◆ Task instructions:
Every entry is to be returned exactly as it stands; the pictures are to be dropped.

◆ Stored data entries:
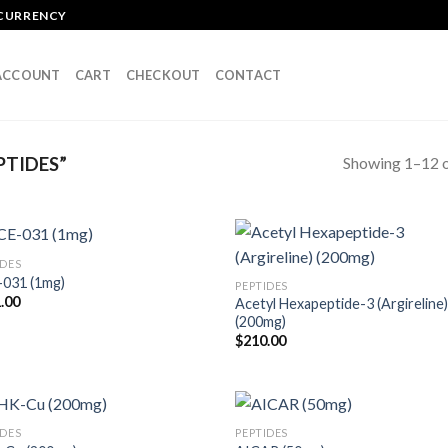
OCURRENCY
ACCOUNT
CART
CHECKOUT
CONTACT
Showing 1–12 o
PTIDES”
IDES
031 (1mg)
PEPTIDES
.00
Acetyl Hexapeptide-3 (Argireline
(200mg)
$
210.00
IDES
PEPTIDES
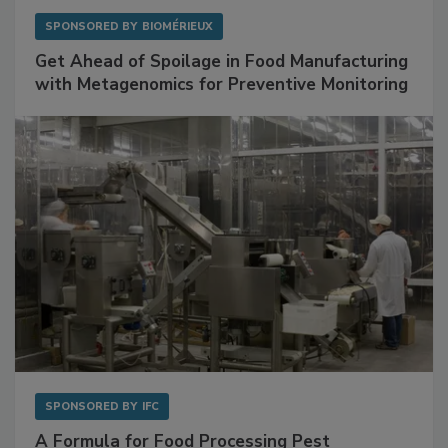
SPONSORED BY
BIOMÉRIEUX
Get Ahead of Spoilage in Food Manufacturing
with Metagenomics for Preventive Monitoring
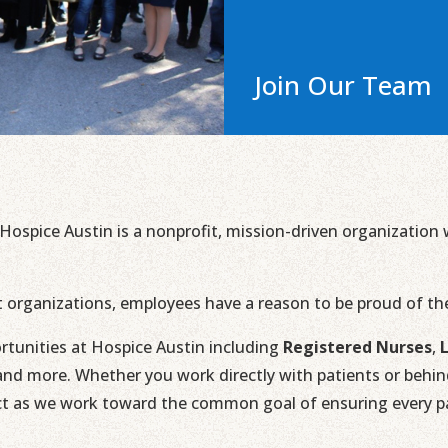
Join Our Team
 Hospice Austin is a nonprofit, mission-driven organizatio
t organizations, employees have a reason to be proud of t
rtunities at Hospice Austin including
Registered Nurses
,
nd more. Whether you work directly with patients or behind 
ct as we work toward the common goal of ensuring every pat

◆ Your solution:
OCURRENCY
ACCOUNT
CART
CHECKOUT
CONTACT
Showing 1–12 o
PTIDES”
IDES
031 (1mg)
PEPTIDES
.00
Acetyl Hexapeptide-3 (Argireline
(200mg)
$
210.00
IDES
PEPTIDES
SPONSORED BY
BIOMÉRIEUX
Get Ahead of Spoilage in Food Manufacturing
with Metagenomics for Preventive Monitoring
Join Our Team
 Hospice Austin is a nonprofit, mission-driven organizatio
t organizations, employees have a reason to be proud of t
rtunities at Hospice Austin including
Registered Nurses
,
nd more. Whether you work directly with patients or behind 
ct as we work toward the common goal of ensuring every pat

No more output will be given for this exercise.